- [Aim of the task]: The following entries are to be repeated exactly, and the pictures are to be left behind.

....

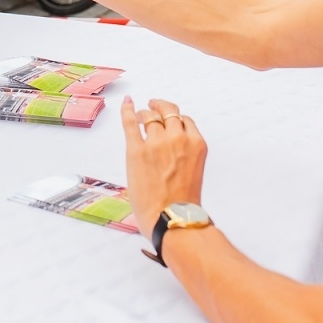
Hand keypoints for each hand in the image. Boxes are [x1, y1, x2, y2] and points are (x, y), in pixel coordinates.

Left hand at [121, 97, 207, 240]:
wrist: (172, 219)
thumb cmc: (184, 204)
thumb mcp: (194, 172)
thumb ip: (185, 155)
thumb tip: (172, 150)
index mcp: (196, 145)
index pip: (186, 120)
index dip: (176, 119)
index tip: (170, 119)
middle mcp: (178, 139)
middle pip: (169, 112)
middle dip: (161, 107)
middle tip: (154, 106)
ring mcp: (156, 143)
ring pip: (150, 116)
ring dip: (145, 114)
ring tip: (141, 114)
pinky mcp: (136, 150)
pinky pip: (130, 122)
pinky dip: (128, 110)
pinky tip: (126, 103)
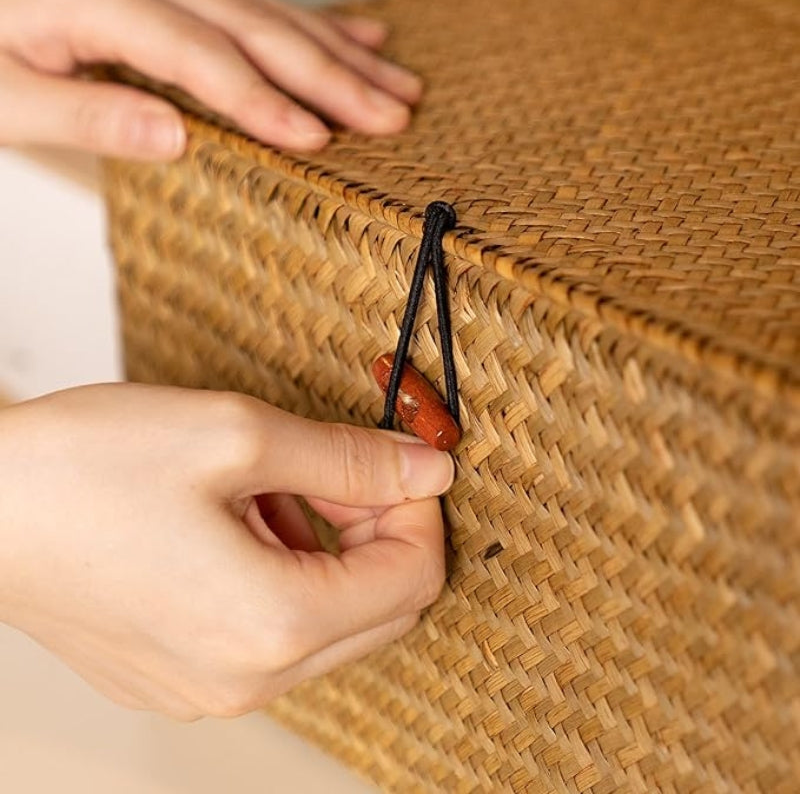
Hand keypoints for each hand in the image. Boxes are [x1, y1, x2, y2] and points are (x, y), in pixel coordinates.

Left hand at [0, 0, 420, 158]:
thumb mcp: (7, 99)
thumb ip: (87, 117)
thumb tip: (175, 137)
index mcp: (99, 0)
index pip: (199, 55)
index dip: (261, 99)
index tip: (316, 138)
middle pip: (255, 26)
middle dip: (330, 77)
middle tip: (392, 117)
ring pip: (272, 13)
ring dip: (343, 53)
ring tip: (400, 87)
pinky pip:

....

- [Written solution]:
Hand keypoints for each hand in the image. Boxes are [x1, y1, x2, y2] and points are (x, y), in pixel coordinates.

Left hand at [121, 97, 207, 240]:
wrist: (172, 219)
thumb cmc: (184, 204)
thumb mcp: (194, 172)
thumb ip: (185, 155)
thumb tip: (172, 150)
index mcp: (196, 145)
index pip: (186, 120)
index dip: (176, 119)
index tip: (170, 119)
middle mcp: (178, 139)
middle pip: (169, 112)
middle dip: (161, 107)
middle tip: (154, 106)
ring mcp: (156, 143)
ring pip: (150, 116)
ring dip: (145, 114)
ring tip: (141, 114)
pinky mcp: (136, 150)
pinky pip: (130, 122)
pinky dip: (128, 110)
pinky tip: (126, 103)
Hand keypoints for each hand in the image. Boxes are [x1, y1, x2, y2] and points are (x, y), in pixel coordinates.

Left hand at [0, 0, 420, 158]:
thumb mcp: (7, 99)
thumb ip: (87, 117)
thumb tip: (175, 137)
index mcp: (99, 0)
index pip: (199, 55)
index dip: (261, 99)
index tip: (316, 138)
middle pip: (255, 26)
middle dip: (330, 77)
middle tip: (392, 117)
ring pip: (272, 13)
ring dip: (343, 53)
ring tip: (400, 87)
pinky pip:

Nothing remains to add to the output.